Quelle que soit la portée du travail de déconstruction du dossier par la défense, la pression politique reste forte. L’ex-ministre de l’Intérieur Michèle Alliot-Marie, qui avait annoncé les arrestations en temps réel, le 11 novembre 2008, est aujourd’hui garde des Sceaux. En mai, le juge Fragnoli a rejeté la «requête en déclaration d’incompétence» déposée par les avocats, et visant à requalifier les faits - «association de malfaiteurs en relation avec une entreprise terroriste» - pour lesquels les neuf restent mis en examen. Jean-Claude Marin, le procureur de la République qui estimait, sans preuve, en 2008, qu’il n’était «pas exclu que ce groupe ait envisagé des actions plus violentes et notamment contre les personnes», soutient toujours l’accusation. Pour s’opposer à une requalification des faits, le procureur signalait «la concordance troublante d’éléments» laissant «présumer la participation de certains membres du groupe» aux actions de sabotage, ou même seulement «l’intention» de le faire. Certains d’entre eux fêtaient en effet leurs 30 ans, un autre partait en voyage pour l’Angleterre… Mais ces «éléments troublants» étaient «reliés à l’ouvrage l’Insurrection qui vient», un essai politique attribué au groupe de Coupat et qui «pouvait être considéré comme le support idéologique de ces actes». Le juge reprenait l’argument, reprochant à l’un des neuf la découverte chez lui de «22 exemplaires de l’Insurrection qui vient encore sous plastique dans un grand sac noir».

Malgré la remise en liberté de Julien Coupat en mai, le magistrat a maintenu strictement les mesures de contrôles judiciaires sur l’ensemble du groupe.
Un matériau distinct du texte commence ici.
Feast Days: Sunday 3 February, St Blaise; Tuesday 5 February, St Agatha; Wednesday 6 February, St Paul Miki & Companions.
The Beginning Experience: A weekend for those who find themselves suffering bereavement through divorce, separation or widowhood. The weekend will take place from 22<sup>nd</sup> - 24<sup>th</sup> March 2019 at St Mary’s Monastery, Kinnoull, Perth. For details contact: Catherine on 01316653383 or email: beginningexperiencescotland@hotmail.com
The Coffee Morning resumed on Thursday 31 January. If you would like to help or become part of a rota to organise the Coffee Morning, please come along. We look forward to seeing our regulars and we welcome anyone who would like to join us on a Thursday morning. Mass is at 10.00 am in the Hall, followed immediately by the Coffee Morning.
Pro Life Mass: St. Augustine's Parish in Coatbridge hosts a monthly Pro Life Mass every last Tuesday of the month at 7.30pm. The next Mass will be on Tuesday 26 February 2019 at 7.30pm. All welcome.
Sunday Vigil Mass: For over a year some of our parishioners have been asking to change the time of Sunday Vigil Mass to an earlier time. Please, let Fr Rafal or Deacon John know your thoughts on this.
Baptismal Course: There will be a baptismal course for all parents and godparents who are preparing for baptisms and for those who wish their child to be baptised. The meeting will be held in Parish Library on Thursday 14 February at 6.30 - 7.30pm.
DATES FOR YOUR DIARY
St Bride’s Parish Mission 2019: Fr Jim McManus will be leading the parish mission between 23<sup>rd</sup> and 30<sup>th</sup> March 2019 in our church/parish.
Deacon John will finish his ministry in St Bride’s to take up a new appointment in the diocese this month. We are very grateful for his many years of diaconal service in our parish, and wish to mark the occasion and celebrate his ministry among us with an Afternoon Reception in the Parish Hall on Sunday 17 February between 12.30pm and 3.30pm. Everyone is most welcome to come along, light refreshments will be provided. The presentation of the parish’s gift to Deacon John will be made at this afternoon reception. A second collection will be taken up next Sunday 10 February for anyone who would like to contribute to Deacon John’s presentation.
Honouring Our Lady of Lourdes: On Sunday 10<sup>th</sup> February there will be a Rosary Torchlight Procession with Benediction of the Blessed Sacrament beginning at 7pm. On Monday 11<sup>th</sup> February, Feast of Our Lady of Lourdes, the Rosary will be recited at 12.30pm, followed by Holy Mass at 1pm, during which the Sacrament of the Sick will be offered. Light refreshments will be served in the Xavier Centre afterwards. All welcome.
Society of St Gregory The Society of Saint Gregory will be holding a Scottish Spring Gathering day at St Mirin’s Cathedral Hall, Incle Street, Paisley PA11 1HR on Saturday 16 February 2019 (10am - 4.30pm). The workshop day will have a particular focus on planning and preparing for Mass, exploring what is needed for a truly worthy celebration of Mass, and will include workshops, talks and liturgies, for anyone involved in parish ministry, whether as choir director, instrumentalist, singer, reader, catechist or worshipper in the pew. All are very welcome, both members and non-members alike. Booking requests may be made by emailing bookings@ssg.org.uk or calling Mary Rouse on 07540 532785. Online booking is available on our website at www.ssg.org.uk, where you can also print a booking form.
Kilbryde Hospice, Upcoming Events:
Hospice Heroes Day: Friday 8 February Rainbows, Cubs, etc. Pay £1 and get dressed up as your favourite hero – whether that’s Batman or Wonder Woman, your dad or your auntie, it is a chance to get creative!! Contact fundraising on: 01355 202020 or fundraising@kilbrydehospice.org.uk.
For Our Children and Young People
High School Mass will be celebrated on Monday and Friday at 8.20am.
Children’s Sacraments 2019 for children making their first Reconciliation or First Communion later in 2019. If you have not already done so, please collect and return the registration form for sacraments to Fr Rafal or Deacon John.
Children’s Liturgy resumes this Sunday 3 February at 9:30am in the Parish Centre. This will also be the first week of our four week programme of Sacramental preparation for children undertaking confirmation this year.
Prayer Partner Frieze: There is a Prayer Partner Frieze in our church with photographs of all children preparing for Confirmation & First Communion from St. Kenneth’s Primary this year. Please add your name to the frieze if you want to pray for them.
Il a refusé l’autorisation à Mathieu et Aria de résider provisoirement sur Paris, où leur jeune fils devait subir une greffe de moelle osseuse, les obligeant à repousser la greffe pour qu’elle puisse se dérouler à Rouen, où ils résident. Manon ne peut circuler que dans la région Limousin et il lui est interdit de résider à Tarnac, où vit et travaille son époux. Benjamin est contraint de loger dans la Manche, où il n’a jamais habité. Julien Coupat et Yildune Lévy se sont mariés, mais ils ne peuvent quitter la région parisienne.